Ask any lawyer what it means to stand up in court, and the answers are revealing. Some will say they represent the defense, navigating the tide of presumption and evidence to uphold the rights of the accused. Others will say they stand for the victim, giving voice to those whose own voices have been silenced. In every sphere—courtrooms, galleries, boardrooms and beyond—the fundamental question persists: For whom do we stand?

This question isn’t just rhetorical. It’s foundational. Our answer shapes every decision, every relationship, and ultimately, our legacy as leaders.

The Archetypes: Who Needs Us?

  • Lawyers stand for the defense, or the victim.
  • Art restorers stand for the painting, putting the needs of the work ahead of their own egos or artistic whims.
  • Product leaders stand for the consumer, measuring each choice against the utility and delight delivered to the end user.
  • Environmentalists stand for future generations, stewarding resources not for today’s comfort but for tomorrow’s flourishing.

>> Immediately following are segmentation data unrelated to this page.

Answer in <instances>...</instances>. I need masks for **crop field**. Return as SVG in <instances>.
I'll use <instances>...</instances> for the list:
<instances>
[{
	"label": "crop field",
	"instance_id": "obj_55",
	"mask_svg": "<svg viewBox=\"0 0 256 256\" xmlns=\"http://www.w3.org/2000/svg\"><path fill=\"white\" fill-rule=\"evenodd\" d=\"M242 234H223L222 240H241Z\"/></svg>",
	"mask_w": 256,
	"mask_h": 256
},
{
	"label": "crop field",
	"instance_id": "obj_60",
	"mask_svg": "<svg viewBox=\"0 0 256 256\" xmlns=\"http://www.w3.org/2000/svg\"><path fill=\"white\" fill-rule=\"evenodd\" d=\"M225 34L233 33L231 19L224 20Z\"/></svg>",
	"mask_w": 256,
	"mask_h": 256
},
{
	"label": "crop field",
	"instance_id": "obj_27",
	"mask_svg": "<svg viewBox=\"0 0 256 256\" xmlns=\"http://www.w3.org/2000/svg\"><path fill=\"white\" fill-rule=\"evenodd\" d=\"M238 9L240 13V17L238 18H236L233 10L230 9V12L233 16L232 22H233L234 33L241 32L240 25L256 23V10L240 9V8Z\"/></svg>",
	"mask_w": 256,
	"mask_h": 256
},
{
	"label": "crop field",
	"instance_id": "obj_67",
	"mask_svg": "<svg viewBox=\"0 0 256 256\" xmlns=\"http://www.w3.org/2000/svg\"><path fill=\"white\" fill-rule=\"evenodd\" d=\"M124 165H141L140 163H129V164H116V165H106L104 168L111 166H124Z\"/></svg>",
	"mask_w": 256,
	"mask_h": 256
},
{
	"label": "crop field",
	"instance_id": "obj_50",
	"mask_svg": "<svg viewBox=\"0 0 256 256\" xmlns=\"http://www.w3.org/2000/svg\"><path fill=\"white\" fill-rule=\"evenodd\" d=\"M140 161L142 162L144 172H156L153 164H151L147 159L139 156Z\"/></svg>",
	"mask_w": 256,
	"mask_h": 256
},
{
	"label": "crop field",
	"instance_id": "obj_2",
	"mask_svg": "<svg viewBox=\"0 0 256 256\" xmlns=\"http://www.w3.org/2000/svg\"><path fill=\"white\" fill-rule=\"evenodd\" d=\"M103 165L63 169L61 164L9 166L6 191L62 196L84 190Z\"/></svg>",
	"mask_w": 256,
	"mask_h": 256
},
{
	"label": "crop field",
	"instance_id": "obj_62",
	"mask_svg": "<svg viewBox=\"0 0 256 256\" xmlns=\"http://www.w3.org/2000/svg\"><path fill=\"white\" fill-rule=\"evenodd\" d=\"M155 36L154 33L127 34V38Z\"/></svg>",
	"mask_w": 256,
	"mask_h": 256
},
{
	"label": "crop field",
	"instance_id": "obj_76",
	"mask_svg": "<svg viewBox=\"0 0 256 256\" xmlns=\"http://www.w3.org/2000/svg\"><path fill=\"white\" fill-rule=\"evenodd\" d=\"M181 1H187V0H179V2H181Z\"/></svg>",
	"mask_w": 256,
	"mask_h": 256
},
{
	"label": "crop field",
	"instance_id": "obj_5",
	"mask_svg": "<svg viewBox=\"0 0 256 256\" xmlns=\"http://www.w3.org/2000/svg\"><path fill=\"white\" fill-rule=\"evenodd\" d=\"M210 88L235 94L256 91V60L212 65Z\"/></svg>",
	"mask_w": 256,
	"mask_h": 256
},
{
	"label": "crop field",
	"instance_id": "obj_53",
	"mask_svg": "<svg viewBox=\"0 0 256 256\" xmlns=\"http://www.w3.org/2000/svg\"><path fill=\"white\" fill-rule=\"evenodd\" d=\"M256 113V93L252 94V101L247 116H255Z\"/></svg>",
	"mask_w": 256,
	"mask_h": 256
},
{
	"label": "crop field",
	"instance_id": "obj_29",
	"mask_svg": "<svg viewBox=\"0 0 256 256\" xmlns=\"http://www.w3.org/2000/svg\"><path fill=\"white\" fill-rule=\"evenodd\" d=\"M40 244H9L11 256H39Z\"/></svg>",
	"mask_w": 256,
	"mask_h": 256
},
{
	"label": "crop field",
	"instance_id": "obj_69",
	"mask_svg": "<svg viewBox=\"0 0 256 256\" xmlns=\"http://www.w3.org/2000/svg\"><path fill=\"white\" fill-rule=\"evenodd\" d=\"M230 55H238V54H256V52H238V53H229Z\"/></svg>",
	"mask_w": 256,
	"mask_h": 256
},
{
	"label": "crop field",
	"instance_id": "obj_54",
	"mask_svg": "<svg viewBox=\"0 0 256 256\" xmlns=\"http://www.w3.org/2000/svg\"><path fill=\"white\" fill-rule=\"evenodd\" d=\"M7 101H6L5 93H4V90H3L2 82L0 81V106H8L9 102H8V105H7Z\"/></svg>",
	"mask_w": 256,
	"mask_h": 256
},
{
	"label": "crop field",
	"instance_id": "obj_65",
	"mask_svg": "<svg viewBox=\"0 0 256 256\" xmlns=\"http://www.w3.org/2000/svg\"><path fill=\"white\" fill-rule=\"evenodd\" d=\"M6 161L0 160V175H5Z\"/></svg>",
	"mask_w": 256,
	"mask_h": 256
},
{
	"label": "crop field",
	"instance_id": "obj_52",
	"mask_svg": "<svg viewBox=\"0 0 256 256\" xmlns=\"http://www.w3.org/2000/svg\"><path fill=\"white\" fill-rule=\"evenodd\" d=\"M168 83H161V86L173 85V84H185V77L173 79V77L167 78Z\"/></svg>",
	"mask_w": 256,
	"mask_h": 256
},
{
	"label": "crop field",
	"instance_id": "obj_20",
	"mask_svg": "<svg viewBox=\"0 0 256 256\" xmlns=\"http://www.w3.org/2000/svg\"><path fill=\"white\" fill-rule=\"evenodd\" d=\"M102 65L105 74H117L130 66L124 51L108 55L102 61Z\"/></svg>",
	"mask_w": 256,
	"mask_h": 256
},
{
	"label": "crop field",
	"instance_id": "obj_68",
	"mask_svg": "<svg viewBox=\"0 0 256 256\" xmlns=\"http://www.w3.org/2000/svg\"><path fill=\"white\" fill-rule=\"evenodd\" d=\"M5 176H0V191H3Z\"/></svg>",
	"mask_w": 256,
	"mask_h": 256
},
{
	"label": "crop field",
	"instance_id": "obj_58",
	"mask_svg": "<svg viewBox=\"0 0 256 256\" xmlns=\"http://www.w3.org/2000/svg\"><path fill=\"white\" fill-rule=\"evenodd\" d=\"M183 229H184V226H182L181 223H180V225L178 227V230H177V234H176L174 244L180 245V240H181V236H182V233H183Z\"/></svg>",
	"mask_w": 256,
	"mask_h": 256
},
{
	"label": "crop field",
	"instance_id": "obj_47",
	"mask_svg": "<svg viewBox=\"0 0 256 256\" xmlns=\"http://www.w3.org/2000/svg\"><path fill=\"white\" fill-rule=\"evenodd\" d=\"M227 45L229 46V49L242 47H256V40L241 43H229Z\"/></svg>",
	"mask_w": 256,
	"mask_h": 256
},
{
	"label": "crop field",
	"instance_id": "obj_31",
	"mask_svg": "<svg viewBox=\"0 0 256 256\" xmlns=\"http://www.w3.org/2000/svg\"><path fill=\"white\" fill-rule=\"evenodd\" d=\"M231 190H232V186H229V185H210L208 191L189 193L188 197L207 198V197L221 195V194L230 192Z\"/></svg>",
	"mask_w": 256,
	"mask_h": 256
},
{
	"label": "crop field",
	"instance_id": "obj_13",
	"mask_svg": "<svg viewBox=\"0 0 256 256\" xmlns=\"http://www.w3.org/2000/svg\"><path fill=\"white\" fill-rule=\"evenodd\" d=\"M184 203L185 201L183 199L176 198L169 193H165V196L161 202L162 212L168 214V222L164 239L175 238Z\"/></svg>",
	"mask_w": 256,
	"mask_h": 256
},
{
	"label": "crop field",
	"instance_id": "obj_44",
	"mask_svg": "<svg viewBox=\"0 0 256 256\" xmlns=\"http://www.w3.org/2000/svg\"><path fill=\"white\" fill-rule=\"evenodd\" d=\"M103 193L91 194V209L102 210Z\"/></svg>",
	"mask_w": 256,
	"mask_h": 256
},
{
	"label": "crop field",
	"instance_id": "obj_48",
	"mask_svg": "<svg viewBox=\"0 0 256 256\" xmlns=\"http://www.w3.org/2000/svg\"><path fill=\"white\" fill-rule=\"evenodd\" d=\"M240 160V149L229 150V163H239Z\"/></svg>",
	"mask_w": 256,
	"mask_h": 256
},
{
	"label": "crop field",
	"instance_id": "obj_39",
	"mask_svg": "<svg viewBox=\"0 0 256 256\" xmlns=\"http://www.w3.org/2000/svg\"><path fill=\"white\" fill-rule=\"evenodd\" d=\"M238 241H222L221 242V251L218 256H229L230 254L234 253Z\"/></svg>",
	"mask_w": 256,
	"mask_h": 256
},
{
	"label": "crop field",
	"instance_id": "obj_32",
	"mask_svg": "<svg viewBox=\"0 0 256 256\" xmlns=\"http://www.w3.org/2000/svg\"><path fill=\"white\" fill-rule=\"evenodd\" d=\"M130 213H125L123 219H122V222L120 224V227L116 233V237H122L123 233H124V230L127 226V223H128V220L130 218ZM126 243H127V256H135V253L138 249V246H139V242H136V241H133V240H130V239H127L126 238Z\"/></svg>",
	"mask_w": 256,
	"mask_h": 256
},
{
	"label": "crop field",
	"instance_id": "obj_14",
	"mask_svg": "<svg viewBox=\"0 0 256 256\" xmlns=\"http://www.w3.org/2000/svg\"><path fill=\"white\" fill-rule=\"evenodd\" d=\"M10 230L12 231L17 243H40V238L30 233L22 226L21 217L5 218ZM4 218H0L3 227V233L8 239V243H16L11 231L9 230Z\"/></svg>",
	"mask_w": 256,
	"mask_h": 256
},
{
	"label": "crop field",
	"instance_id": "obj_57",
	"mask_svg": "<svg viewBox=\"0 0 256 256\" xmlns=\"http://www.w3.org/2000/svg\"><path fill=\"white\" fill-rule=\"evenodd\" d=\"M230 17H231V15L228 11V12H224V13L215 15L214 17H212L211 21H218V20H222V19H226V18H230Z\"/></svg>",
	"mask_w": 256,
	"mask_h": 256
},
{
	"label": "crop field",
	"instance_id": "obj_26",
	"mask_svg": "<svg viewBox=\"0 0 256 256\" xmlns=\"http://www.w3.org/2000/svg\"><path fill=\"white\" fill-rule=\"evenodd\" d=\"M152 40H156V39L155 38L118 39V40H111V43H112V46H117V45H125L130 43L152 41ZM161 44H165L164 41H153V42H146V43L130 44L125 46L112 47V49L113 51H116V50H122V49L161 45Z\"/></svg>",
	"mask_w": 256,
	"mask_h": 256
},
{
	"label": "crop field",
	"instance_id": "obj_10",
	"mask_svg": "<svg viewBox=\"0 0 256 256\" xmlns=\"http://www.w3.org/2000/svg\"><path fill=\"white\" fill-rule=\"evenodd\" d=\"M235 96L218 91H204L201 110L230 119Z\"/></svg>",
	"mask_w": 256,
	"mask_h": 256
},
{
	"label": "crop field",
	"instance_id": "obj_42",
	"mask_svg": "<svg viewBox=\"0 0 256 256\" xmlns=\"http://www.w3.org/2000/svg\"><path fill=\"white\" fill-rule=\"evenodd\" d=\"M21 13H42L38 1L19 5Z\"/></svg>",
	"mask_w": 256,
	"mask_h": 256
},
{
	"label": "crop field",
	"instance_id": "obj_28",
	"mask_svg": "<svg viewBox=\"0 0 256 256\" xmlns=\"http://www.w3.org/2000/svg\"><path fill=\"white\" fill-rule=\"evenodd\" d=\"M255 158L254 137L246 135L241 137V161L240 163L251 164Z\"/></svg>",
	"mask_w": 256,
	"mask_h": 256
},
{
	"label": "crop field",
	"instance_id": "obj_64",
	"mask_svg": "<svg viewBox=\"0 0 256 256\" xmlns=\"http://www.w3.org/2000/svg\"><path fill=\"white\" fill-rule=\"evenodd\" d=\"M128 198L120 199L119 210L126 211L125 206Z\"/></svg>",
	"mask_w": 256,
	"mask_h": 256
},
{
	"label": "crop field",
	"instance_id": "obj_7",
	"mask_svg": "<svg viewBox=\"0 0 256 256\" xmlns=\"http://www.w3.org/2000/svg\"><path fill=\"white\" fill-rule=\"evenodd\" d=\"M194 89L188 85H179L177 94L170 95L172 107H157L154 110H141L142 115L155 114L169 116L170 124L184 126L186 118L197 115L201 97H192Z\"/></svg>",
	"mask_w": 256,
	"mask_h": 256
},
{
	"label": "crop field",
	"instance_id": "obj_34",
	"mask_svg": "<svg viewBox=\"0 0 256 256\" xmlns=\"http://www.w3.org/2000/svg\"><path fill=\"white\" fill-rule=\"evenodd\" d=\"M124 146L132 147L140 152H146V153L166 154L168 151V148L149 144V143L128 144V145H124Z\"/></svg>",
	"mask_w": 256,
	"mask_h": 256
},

With every role, the locus of our attention—self or other—reshapes the definition of success. The world is filled with self-focused leaders, but only other-focused leaders build lasting value and meaning.

The Case for Other-Focused Leaders

As explored in my earlier article “Why The World Needs More Other-Focused Leaders,” there’s an unmistakable difference between leaders who stand for themselves and those who stand for others. The self-focused leader is motivated by title, pay, perks, or the impact on their own lives. The other-focused leader’s north star is different: the impact they can have on someone or something else.

Other-focused leaders understand five things differently:

  • Where to play: Not just where they win, but where their work does the most good for others.
  • What matters and why: They care about what matters to those they serve—be they clients, customers, or future inhabitants of this planet.
  • How to win: They harness the collective strengths of others, knowing teams are stronger than any one individual.
  • How to connect: They make space for new voices and perspectives, enabling shared understanding.
  • What impact: They focus on their impact on others, taking the long view—and accepting that true abundance arises from shared success.

This approach is not just noble. It is strategic. Teams deliver more than lone wolves. We is always stronger than I.

How “Who” Precedes “What”

It’s easy to talk about core values—integrity, respect, innovation. It’s harder, and more important, to name who those values are meant to serve and why it matters. The “who” precedes, and gives meaning to, the “what.”

Artists who restore a painting make daily decisions: preserve this brushstroke or not, intervene here or let it be? Their guiding star isn’t their own reputation, but the enduring life of the artwork itself. Product designers shouldn’t fall in love with their own ideas; they serve the customer first. Environmentalists’ sacrifices pay dividends for their grandchildren’s grandchildren they may never meet.

Implications For You

What lessons can leaders in any domain take from this other-focused mindset? Drawing from both research and practice, consider:

  • Clarity of intent: Declare for whom you stand and why. Say it out loud. Put it in writing. Communicate it often.
  • Let others shine: Celebrate what the team does, not what you’ve accomplished personally. Give away credit as often as you can.
  • Decide with empathy: In every hard call, revisit the “who.” Will this help the painting last, the victim heal, the customer succeed, the forest flourish for another century?
  • Reframe success: In onboarding, hiring, and promotion decisions, probe for other-focus. Ask new hires not, “What do you hope to get?” but “Whom do you want to serve and why?”

The Long-Term Reward

Other-focused leaders talk about the impact they can have on others. They get excited about how their new organization can solve an unsolved problem, meet an unmet need, or tap an untapped opportunity for good. When you stand for others, you inspire loyalty, unleash creativity, and weather the inevitable storms of change. Over time, organizations led by other-focused leaders outperform because everyone—employees, customers, partners—feels the difference, and commits at a deeper level.

Your Leadership Challenge

So—take five quiet minutes today. Before the next meeting, before the next negotiation, before the next brush touches canvas or decision hits the board: Ask, “For whom do we stand?” The answer may change the way you lead, and it will almost certainly change the way you matter to the world.

Be an other-focused leader. Stand for something—or someone—beyond yourself. The world needs you now, more than ever.